WEAK ABILITY TO LEARN FROM PAST MISTAKES: The World Bank, the Independent Evaluation Group (IEG) was created in 2006, integrating several individual accountability mechanisms, and is charged with evaluating the activities of the entire World Bank Group and determining what works, what doesn’t and why. However, the Bank has been criticised for failing to implement the recommendations of the IEG.

HUMAN RIGHTS: Another stream of longstanding critiques has focused on the content of the policies, programmes and projects that the bank promote and enforce and how they have undermined a broad spectrum of human rights, with the Bank even being labelled a “human rights-free zone”. Most typically, these are fiscal consolidation measures (or austerity), and include reducing the public wage bill, introducing or increasing VAT and other indirect regressive taxes in particular, labour flexibilization, rationalising (cutting) and privatising social services, and targeting social protections and subsidies, while maintaining low levels of inflation, corporate taxation rates and trade tariffs.

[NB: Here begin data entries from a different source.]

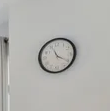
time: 11:20
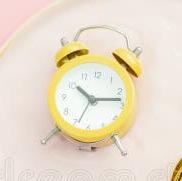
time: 10:13
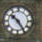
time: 10:24
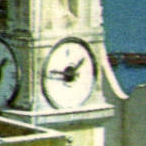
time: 1:46
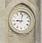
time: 9:01
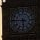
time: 5:45
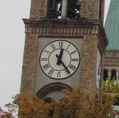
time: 12:23
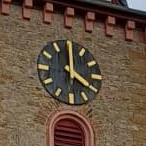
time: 4:00
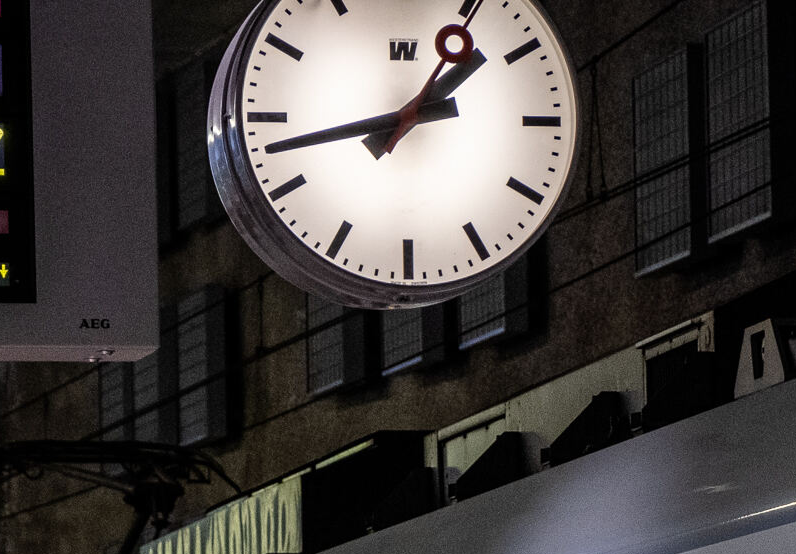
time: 1:42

  • World Bank was also silent when its developing-country clients’ access to life-saving medications was being restricted. Developing countries were forced to sign the onerous Trade-Related Aspects of Intellectual Property Rights agreement at the World Trade Organization. For example AIDS crisis was ravaging Sub-Saharan Africa and also under patent regime sanctions were imposed on several developing countries, from Chile to India, accused of failing to strengthen patent protections sufficiently

ENVIRONMENT: The approach to development and economic policy, as well as their financing decisions, have generated long- standing and ever-more pressing criticisms related to the protection of the environment and staving off climate change.

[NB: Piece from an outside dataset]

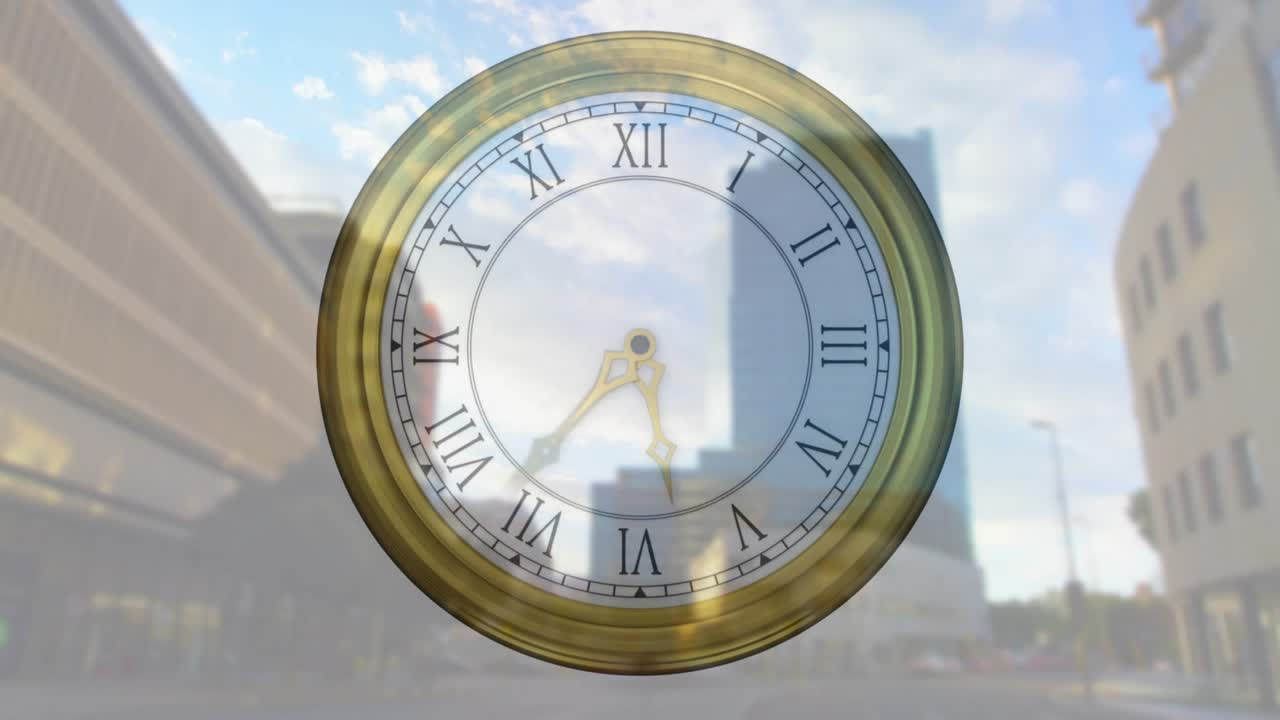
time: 5:36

  • The growth-based approach to poverty reduction that the World Bank promote has immense environmental consequences, as is evidenced by the deepening climate crisis.
  • Further another major concern is the planned mega corridor in developing regions are predicated on building a new generation of carbon-intensive infrastructure.

Following are the Reforms needed to ensure effectiveness of the World bank:

Address the uptick in extreme poverty due to COVID and conflict: The World Bank should devote as much as possible of its lending and advisory might to social protection and tackling the immediate shortfalls in food, energy, and raw materials that are driving higher inflation and exacerbating poverty. At the same time, it should work to support longer-term recovery and resilience, including through data, infrastructure, governance, and economic reform.

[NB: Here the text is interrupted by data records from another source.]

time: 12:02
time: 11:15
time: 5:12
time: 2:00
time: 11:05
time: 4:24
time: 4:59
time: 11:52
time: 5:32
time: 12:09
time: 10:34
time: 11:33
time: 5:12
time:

Turning the tide on climate-related and other thematic issues: The reform should also make the institution fit to respond to global climate emergency, both on facing the impacts of climate change and on decarbonising the global economy.

Fostering coordination within and outside the Bank: The Bank puts forward its ambition to

“Strengthen the One WB approach”, while developing “new regional approaches”, and also “broadening its country-based model”. These suggestions interestingly point to the need for the Bank to look for more coherence in its own institutional set up while also strengthening its impact at regional and country level.

  • Use independent organisations to help governments in a more flexible way: Many governments need help to define and structure the kind of support they need and to engage and negotiate with the international community. This is often better done by independent organisations who have the experience and the flexibility to play this role.

Harness strengths from different specialist areas: The Bank needs to demonstrate it can connect and harness different professional groups in addressing problems, identifying bottlenecks and advancing innovative solutions. Its vertical professional strength now needs to be enhanced with horizontal engagement.

Embrace Unpredictability: As the fragility in the world is unpredictable ex. Covid or War, therefore the Bank needs to ensure that its contracts generate this flexibility and responsiveness, and that its monitoring, reporting and evaluation frameworks support – and do not penalise – adaptive working.